# Zoo Med Power Sun, not very powerful?



## Tony Turbo (Oct 19, 2006)

I'm in the process of building my new viv and was going to use a Powersun bulb for light and heat. I ordered a 160w one, the biggest they do. While testing it, it's very bright alright but I'm not too sure if it will produce enough heat.

After being on for over 20 minutes you can put your hand on the bottom of the gaurd which is 3 inches away from the bulb and you can keep it there. It is warm, but in no way would I say it was hot enough to get around 100°f for my Iggy.
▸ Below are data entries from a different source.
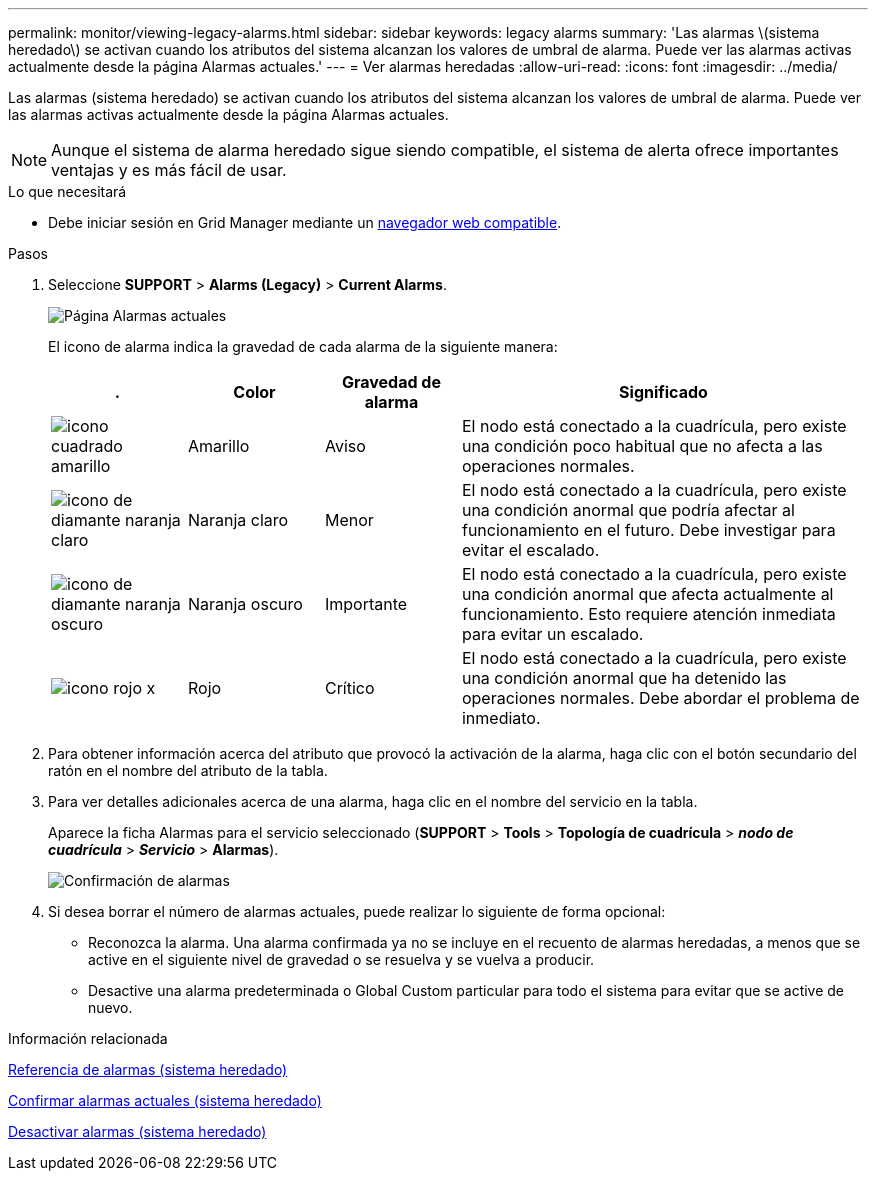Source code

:---
permalink: monitor/viewing-legacy-alarms.html 
sidebar: sidebar 
keywords: legacy alarms 
summary: 'Las alarmas \(sistema heredado\) se activan cuando los atributos del sistema alcanzan los valores de umbral de alarma. Puede ver las alarmas activas actualmente desde la página Alarmas actuales.' 
---
= Ver alarmas heredadas
:allow-uri-read: 
:icons: font
:imagesdir: ../media/


[role="lead"]
Las alarmas (sistema heredado) se activan cuando los atributos del sistema alcanzan los valores de umbral de alarma. Puede ver las alarmas activas actualmente desde la página Alarmas actuales.


NOTE: Aunque el sistema de alarma heredado sigue siendo compatible, el sistema de alerta ofrece importantes ventajas y es más fácil de usar.

.Lo que necesitará
* Debe iniciar sesión en Grid Manager mediante un xref:../admin/web-browser-requirements.adoc[navegador web compatible].


.Pasos
. Seleccione *SUPPORT* > *Alarms (Legacy)* > *Current Alarms*.
+
image::../media/current_alarms_page.png[Página Alarmas actuales]

+
El icono de alarma indica la gravedad de cada alarma de la siguiente manera:

+
[cols="1a,1a,1a,3a"]
|===
| . | Color | Gravedad de alarma | Significado 


 a| 
image:../media/icon_alarm_yellow_notice.gif["icono cuadrado amarillo"]
 a| 
Amarillo
 a| 
Aviso
 a| 
El nodo está conectado a la cuadrícula, pero existe una condición poco habitual que no afecta a las operaciones normales.



 a| 
image:../media/icon_alert_yellow_minor.png["icono de diamante naranja claro"]
 a| 
Naranja claro
 a| 
Menor
 a| 
El nodo está conectado a la cuadrícula, pero existe una condición anormal que podría afectar al funcionamiento en el futuro. Debe investigar para evitar el escalado.



 a| 
image:../media/icon_alert_orange_major.png["icono de diamante naranja oscuro"]
 a| 
Naranja oscuro
 a| 
Importante
 a| 
El nodo está conectado a la cuadrícula, pero existe una condición anormal que afecta actualmente al funcionamiento. Esto requiere atención inmediata para evitar un escalado.



 a| 
image:../media/icon_alert_red_critical.png["icono rojo x"]
 a| 
Rojo
 a| 
Crítico
 a| 
El nodo está conectado a la cuadrícula, pero existe una condición anormal que ha detenido las operaciones normales. Debe abordar el problema de inmediato.

|===
. Para obtener información acerca del atributo que provocó la activación de la alarma, haga clic con el botón secundario del ratón en el nombre del atributo de la tabla.
. Para ver detalles adicionales acerca de una alarma, haga clic en el nombre del servicio en la tabla.
+
Aparece la ficha Alarmas para el servicio seleccionado (*SUPPORT* > *Tools* > *Topología de cuadrícula* > *_nodo de cuadrícula_* > *_Servicio_* > *Alarmas*).

+
image::../media/alarms_acknowledging.png[Confirmación de alarmas]

. Si desea borrar el número de alarmas actuales, puede realizar lo siguiente de forma opcional:
+
** Reconozca la alarma. Una alarma confirmada ya no se incluye en el recuento de alarmas heredadas, a menos que se active en el siguiente nivel de gravedad o se resuelva y se vuelva a producir.
** Desactive una alarma predeterminada o Global Custom particular para todo el sistema para evitar que se active de nuevo.




.Información relacionada
xref:alarms-reference.adoc[Referencia de alarmas (sistema heredado)]

xref:managing-alarms.adoc[Confirmar alarmas actuales (sistema heredado)]

xref:managing-alarms.adoc[Desactivar alarmas (sistema heredado)]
Are they all like this? Also I have heard that you can't put them on a stat, is that true?


At this rate I'm seriously thinking about going back to using tubes and a ceramic.


----------



## paulskin (Jul 5, 2007)

seen ya reply on mine......

yeah also has to be a minimum of 12inches (or is it 18inches?) basking distance.i have been told this will create a warm enough basking spot for my cham but will the ambient temp be right? i was told if not,supplement the heat with a ceramic,but if i do that i might as well just get a tube and a basking bulb,but i really want an mvb because they are highly recommended


----------



## Tony Turbo (Oct 19, 2006)

You sound like you are in the same boat as me. Apparently they throw UV as far as 6ft, which would be ideal in my 7ft high viv but not if they can't make the temp high enough directly underneath it.
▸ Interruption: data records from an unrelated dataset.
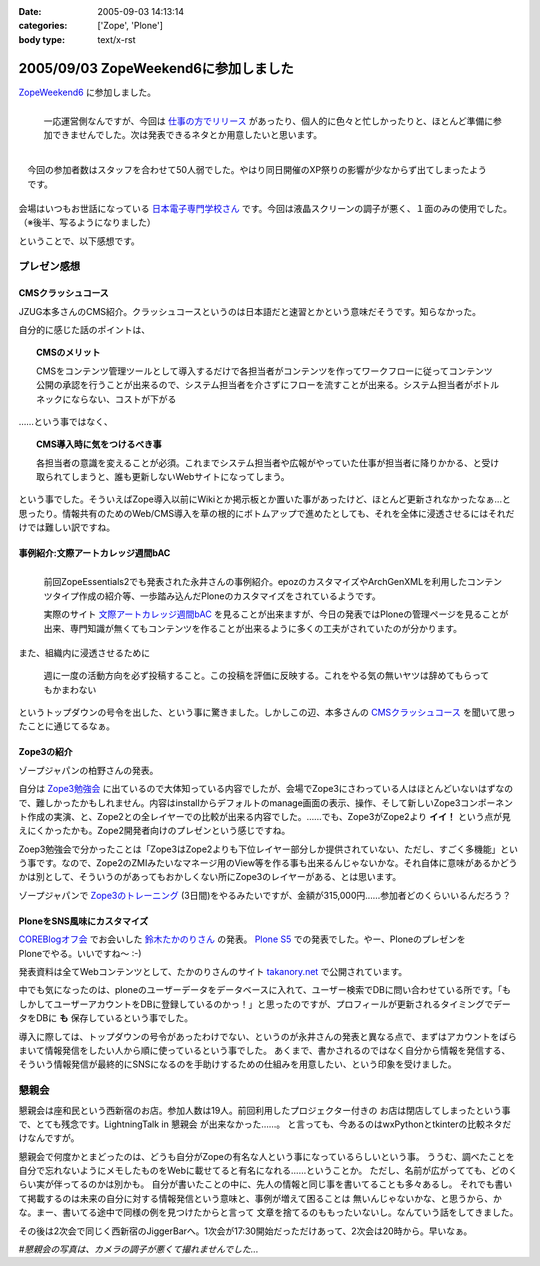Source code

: :date: 2005-09-03 14:13:14
:categories: ['Zope', 'Plone']
:body type: text/x-rst

=====================================
2005/09/03 ZopeWeekend6に参加しました
=====================================

`ZopeWeekend6`_ に参加しました。

.. figure:: http://www.freia.jp/taka/photo/zw6/PICT0001.JPG?size=thumb
  :target: http://www.freia.jp/taka/photo/zw6/PICT0001.JPG/zphoto_view
  :align: left

  一応運営側なんですが、今回は `仕事の方でリリース`_ があったり、個人的に色々と忙しかったりと、ほとんど準備に参加できませんでした。次は発表できるネタとか用意したいと思います。

.. figure:: http://www.freia.jp/taka/photo/zw6/PICT0006.JPG?size=thumb
  :target: http://www.freia.jp/taka/photo/zw6/PICT0006.JPG/zphoto_view
  :align: right

  今回の参加者数はスタッフを合わせて50人弱でした。やはり同日開催のXP祭りの影響が少なからず出てしまったようです。

会場はいつもお世話になっている `日本電子専門学校さん`_ です。今回は液晶スクリーンの調子が悪く、１面のみの使用でした。（※後半、写るようになりました）

.. cssclass:: visualClear

ということで、以下感想です。

.. _`ZopeWeekend6`: http://new.zope.jp/event/zopeweekend/6/
.. _`仕事の方でリリース`: http://www.freia.jp/taka/blog/240
.. _`日本電子専門学校さん`: http://www.jec.ac.jp/



.. :extend type: text/plain
.. :extend:


プレゼン感想
=============

CMSクラッシュコース
-------------------
JZUG本多さんのCMS紹介。クラッシュコースというのは日本語だと速習とかという意味だそうです。知らなかった。

自分的に感じた話のポイントは、

.. topic:: CMSのメリット

  CMSをコンテンツ管理ツールとして導入するだけで各担当者がコンテンツを作ってワークフローに従ってコンテンツ公開の承認を行うことが出来るので、システム担当者を介さずにフローを流すことが出来る。システム担当者がボトルネックにならない、コストが下がる

……という事ではなく、

.. topic:: CMS導入時に気をつけるべき事

  各担当者の意識を変えることが必須。これまでシステム担当者や広報がやっていた仕事が担当者に降りかかる、と受け取られてしまうと、誰も更新しないWebサイトになってしまう。

という事でした。そういえばZope導入以前にWikiとか掲示板とか置いた事があったけど、ほとんど更新されなかったなぁ...と思ったり。情報共有のためのWeb/CMS導入を草の根的にボトムアップで進めたとしても、それを全体に浸透させるにはそれだけでは難しい訳ですね。


事例紹介:文際アートカレッジ週間bAC
----------------------------------
.. figure:: http://www.freia.jp/taka/photo/zw6/PICT0007.JPG?size=thumb
  :target: http://www.freia.jp/taka/photo/zw6/PICT0007.JPG/zphoto_view
  :align: left

  前回ZopeEssentials2でも発表された永井さんの事例紹介。epozのカスタマイズやArchGenXMLを利用したコンテンツタイプ作成の紹介等、一歩踏み込んだPloneのカスタマイズをされているようです。

  実際のサイト `文際アートカレッジ週間bAC`_ を見ることが出来ますが、今日の発表ではPloneの管理ページを見ることが出来、専門知識が無くてもコンテンツを作ることが出来るように多くの工夫がされていたのが分かります。

.. cssclass:: visualClear

また、組織内に浸透させるために

.. highlights::

  週に一度の活動方向を必ず投稿すること。この投稿を評価に反映する。これをやる気の無いヤツは辞めてもらってもかまわない

というトップダウンの号令を出した、という事に驚きました。しかしこの辺、本多さんの `CMSクラッシュコース`_ を聞いて思ったことに通じてるなぁ。 


Zope3の紹介
------------
ゾープジャパンの柏野さんの発表。

自分は `Zope3勉強会`_ に出ているので大体知っている内容でしたが、会場でZope3にさわっている人はほとんどいないはずなので、難しかったかもしれません。内容はinstallからデフォルトのmanage画面の表示、操作、そして新しいZope3コンポーネント作成の実演、と、Zope2との全レイヤーでの比較が出来る内容でした。……でも、Zope3がZope2より **イイ！** という点が見えにくかったかも。Zope2開発者向けのプレゼンという感じですね。

Zoep3勉強会で分かったことは「Zope3はZope2よりも下位レイヤー部分しか提供されていない、ただし、すごく多機能」という事です。なので、Zope2のZMIみたいなマネージ用のView等を作る事も出来るんじゃないかな。それ自体に意味があるかどうかは別として、そういうのがあってもおかしくない所にZope3のレイヤーがある、とは思います。

ゾープジャパンで `Zope3のトレーニング`_ (3日間)をやるみたいですが、金額が315,000円……参加者どのくらいいるんだろう？


PloneをSNS風味にカスタマイズ
-----------------------------
.. figure:: http://www.freia.jp/taka/photo/zw6/PICT0009.JPG?size=thumb
  :target: http://www.freia.jp/taka/photo/zw6/PICT0009.JPG/zphoto_view
  :align: right

`COREBlogオフ会`_ でお会いした `鈴木たかのりさん`_ の発表。 `Plone S5`_ での発表でした。やー、PloneのプレゼンをPloneでやる。いいですね～ :-)

発表資料は全てWebコンテンツとして、たかのりさんのサイト `takanory.net`_ で公開されています。

中でも気になったのは、ploneのユーザーデータをデータベースに入れて、ユーザー検索でDBに問い合わせている所です。「もしかしてユーザーアカウントをDBに登録しているのかっ！」と思ったのですが、プロフィールが更新されるタイミングでデータをDBに **も** 保存しているという事でした。

導入に際しては、トップダウンの号令があったわけでない、というのが永井さんの発表と異なる点で、まずはアカウントをばらまいて情報発信をしたい人から順に使っているという事でした。
あくまで、書かされるのではなく自分から情報を発信する、そういう情報発信が最終的にSNSになるのを手助けするための仕組みを用意したい、という印象を受けました。



懇親会
=======

懇親会は座和民という西新宿のお店。参加人数は19人。前回利用したプロジェクター付きの
お店は閉店してしまったという事で、とても残念です。LightningTalk in 懇親会 が出来なかった……。
と言っても、今あるのはwxPythonとtkinterの比較ネタだけなんですが。

懇親会で何度かとまどったのは、どうも自分がZopeの有名な人という事になっているらしいという事。
ううむ、調べたことを自分で忘れないようにメモしたものをWebに載せてると有名になれる……ということか。
ただし、名前が広がってても、どのくらい実が伴ってるのかは別かも。
自分が書いたことの中に、先人の情報と同じ事を書いてることも多々あるし。
それでも書いて掲載するのは未来の自分に対する情報発信という意味と、事例が増えて困ることは
無いんじゃないかな、と思うから、かな。まー、書いてる途中で同様の例を見つけたからと言って
文章を捨てるのももったいないし。なんていう話をしてきました。

その後は2次会で同じく西新宿のJiggerBarへ。1次会が17:30開始だっただけあって、2次会は20時から。早いなぁ。

*#懇親会の写真は、カメラの調子が悪くて撮れませんでした...*

.. _`文際アートカレッジ週間bAC`: http://weekly.bac.ne.jp/
.. _`COREBlogオフ会`: http://www.freia.jp/taka/blog/208
.. _`鈴木たかのりさん`: http://takanory.net/
.. _`Zope3勉強会`: http://www.zope.org/Members/yusei/zope3meeting
.. _`Zope3のトレーニング`: http://www.zope.co.jp/workshop/
.. _`Plone S5`: http://takanory.net/plone/products/plones5
.. _`takanory.net`: http://takanory.net/plone/sns/


I was going to have a tubular heater 3/4 of the way down on all the time set to around 75°f for night time/ background heat and use the MVB/ MVBs on in the day for light and heat.

I just don't know what to do now....


----------



## Tony Turbo (Oct 19, 2006)

POWER SUN Spec said:


> The PowerSun UV™ is a high intensity source of UVB, UVA, heat and visible light. Because the PowerSun UV is a self-ballasted bulb it can be used in any ceramic socket that is rated to handle the wattage. The PowerSun UV has nickel-plated threads to ensure that it will not corrode in humid reptile habitats. These lamps project useable UVB radiation greater distances (up to 6 feet) than conventional fluorescent tubes. This makes them ideal for large enclosures and reptiles with high UV demands. The PowerSun UV has all of the benefits of our award winning ReptiSun bulbs with the added benefit of increased intensity, heat and a one year guarantee.


 

Apparently.......


----------



## paulskin (Jul 5, 2007)

yeah iv been in the boat since starting to build,asking constant questions, think il risk going for a mega ray or a uv sun lux and see how it goes


----------



## Tony Turbo (Oct 19, 2006)

Now I'm thinking about getting a Mega Ray too, even though this Power Sun is pants....
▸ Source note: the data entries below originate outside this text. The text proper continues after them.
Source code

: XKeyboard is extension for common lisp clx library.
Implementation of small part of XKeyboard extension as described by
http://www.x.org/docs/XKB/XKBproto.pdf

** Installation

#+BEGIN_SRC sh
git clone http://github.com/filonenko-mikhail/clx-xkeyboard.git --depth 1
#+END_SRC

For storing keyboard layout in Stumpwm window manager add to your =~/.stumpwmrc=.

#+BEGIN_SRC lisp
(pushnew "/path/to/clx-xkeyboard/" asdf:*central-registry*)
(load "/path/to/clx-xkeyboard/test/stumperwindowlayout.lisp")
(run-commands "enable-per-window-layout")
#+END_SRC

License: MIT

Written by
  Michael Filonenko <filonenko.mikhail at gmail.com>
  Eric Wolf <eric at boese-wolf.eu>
Not as straight forward as I would have hoped.


----------



## Graham (Jan 27, 2007)

I don't use Powersuns but IIRC they are floods? That might account for your's not producing very much heat, it sounds like you need a MVB _spot_ which produces a much more concentrated beam.

I use a T-Rex/MegaRay which is a narrow flood, sort of halfway between a flood and a spot and it produces a 32°C (90°F) basking spot at about 15".

I don't know if it's still available but you used to be able to get a T-Rex Spot, which has a highly concentrated beam and produces a lot more heat over a greater distance.


----------



## Tony Turbo (Oct 19, 2006)

Thanks Graham, do you know what wattage your Mega Ray is? It will help me choose a wattage.


I have decided to use a Mega Ray and my Powersun. Mega Ray on one side for decent heat and light, and the Powersun for a bit of back ground heat and light as I'll need 2 lights to light my viv, so that could work out well.


----------



## Graham (Jan 27, 2007)

Mine's a 100W which is ideal for my purposes.


----------



## Tony Turbo (Oct 19, 2006)

Thank you Graham, that is very helpful


----------